(Beginning of Provided information)

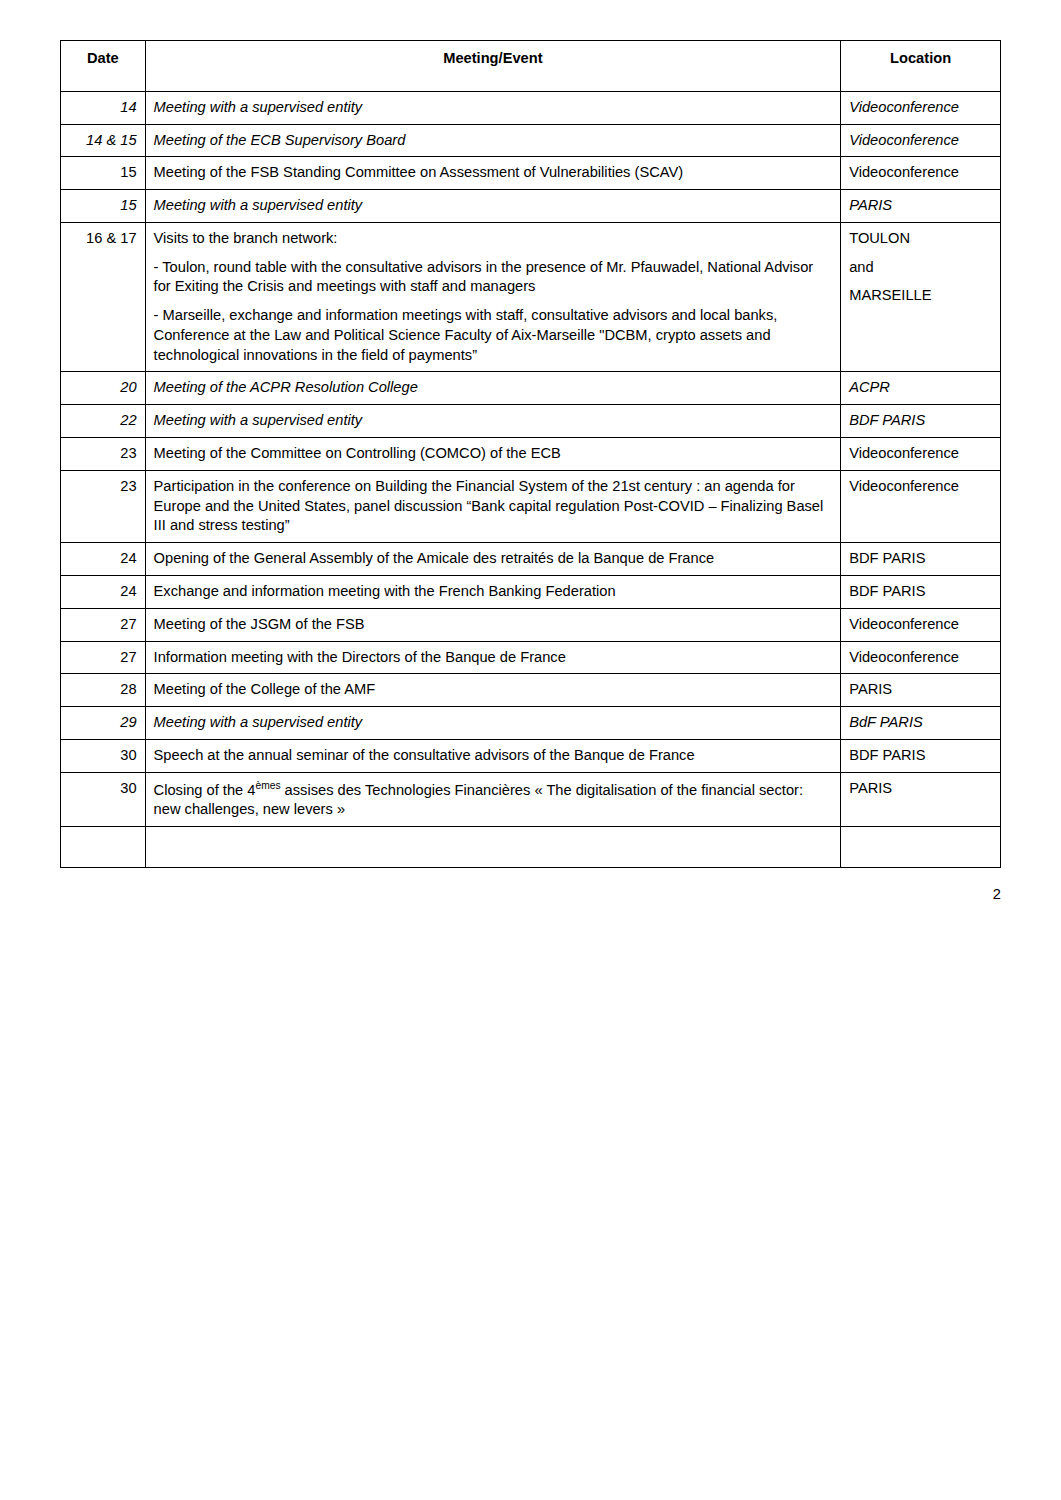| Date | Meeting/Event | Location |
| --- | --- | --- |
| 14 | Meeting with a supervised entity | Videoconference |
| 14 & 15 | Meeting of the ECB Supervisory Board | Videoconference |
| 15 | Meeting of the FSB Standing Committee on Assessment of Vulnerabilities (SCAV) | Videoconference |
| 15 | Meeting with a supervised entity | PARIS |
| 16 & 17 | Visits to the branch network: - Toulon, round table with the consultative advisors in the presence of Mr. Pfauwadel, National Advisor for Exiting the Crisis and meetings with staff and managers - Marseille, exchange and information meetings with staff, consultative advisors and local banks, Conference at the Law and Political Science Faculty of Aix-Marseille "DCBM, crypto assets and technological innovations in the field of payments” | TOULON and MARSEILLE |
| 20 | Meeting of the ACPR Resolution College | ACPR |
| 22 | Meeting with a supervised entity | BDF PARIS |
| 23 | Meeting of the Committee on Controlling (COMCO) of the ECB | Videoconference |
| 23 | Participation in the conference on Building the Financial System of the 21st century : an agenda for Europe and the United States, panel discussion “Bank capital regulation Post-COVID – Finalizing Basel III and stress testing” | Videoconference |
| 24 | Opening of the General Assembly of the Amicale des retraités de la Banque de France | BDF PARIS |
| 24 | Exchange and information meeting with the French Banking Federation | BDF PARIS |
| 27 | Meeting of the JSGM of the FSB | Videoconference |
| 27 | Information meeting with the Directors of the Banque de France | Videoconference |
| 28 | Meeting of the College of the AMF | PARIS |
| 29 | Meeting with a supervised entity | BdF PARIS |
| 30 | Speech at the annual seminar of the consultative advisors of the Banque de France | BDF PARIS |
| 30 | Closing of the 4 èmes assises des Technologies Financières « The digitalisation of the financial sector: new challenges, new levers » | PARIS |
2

(End of Provided information)
(Beginning of Provided information)

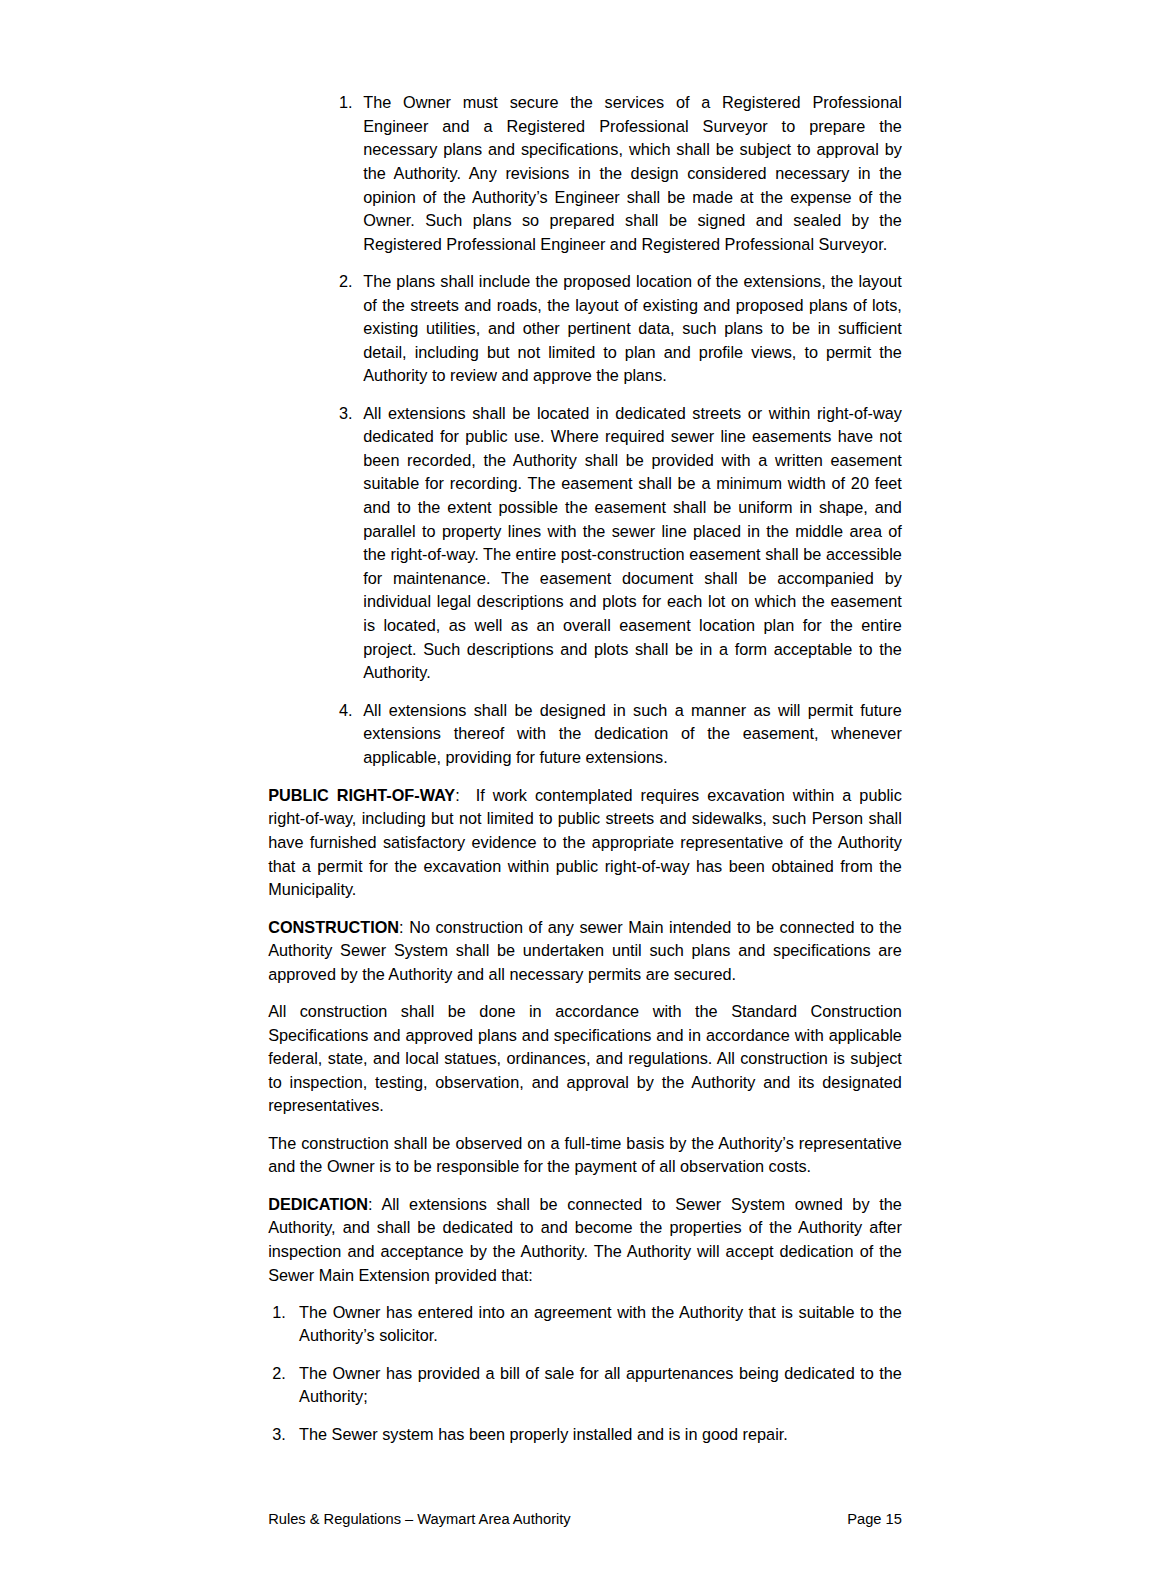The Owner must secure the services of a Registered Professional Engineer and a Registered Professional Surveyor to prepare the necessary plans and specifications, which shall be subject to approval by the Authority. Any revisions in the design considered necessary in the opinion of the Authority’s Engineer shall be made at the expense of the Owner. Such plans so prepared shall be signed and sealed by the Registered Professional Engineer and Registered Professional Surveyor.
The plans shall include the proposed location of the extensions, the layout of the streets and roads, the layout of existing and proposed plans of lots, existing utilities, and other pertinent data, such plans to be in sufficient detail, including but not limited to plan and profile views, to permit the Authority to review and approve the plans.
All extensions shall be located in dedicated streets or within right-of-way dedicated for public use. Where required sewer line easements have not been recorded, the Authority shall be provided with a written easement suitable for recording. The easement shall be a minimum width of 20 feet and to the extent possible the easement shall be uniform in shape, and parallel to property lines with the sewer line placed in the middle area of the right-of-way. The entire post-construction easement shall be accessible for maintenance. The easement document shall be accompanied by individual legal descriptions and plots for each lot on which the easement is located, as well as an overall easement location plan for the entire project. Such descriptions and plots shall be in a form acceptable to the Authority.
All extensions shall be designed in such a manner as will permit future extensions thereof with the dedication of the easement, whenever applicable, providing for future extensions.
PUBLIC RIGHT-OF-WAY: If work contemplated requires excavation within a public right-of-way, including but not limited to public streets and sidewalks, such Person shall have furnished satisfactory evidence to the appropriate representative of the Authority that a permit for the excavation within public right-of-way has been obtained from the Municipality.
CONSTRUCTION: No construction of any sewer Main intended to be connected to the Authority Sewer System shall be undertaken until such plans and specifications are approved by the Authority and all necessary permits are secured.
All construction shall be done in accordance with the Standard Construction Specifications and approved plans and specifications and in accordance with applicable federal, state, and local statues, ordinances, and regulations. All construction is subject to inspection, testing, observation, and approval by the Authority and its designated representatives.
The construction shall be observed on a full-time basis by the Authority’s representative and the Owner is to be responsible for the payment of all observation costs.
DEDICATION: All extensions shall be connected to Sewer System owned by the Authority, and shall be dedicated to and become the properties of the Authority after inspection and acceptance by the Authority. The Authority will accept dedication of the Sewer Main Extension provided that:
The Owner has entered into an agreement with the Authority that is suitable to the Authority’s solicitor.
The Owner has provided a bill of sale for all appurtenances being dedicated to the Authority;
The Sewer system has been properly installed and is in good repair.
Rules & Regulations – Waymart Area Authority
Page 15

(End of Provided information)

» **Exercise prompt**
Check each line of the entries above, and show every one holding the word "College".

» **Answer for this exercise**
| 20 | Meeting of the ACPR Resolution College | ACPR |
| 28 | Meeting of the College of the AMF | PARIS |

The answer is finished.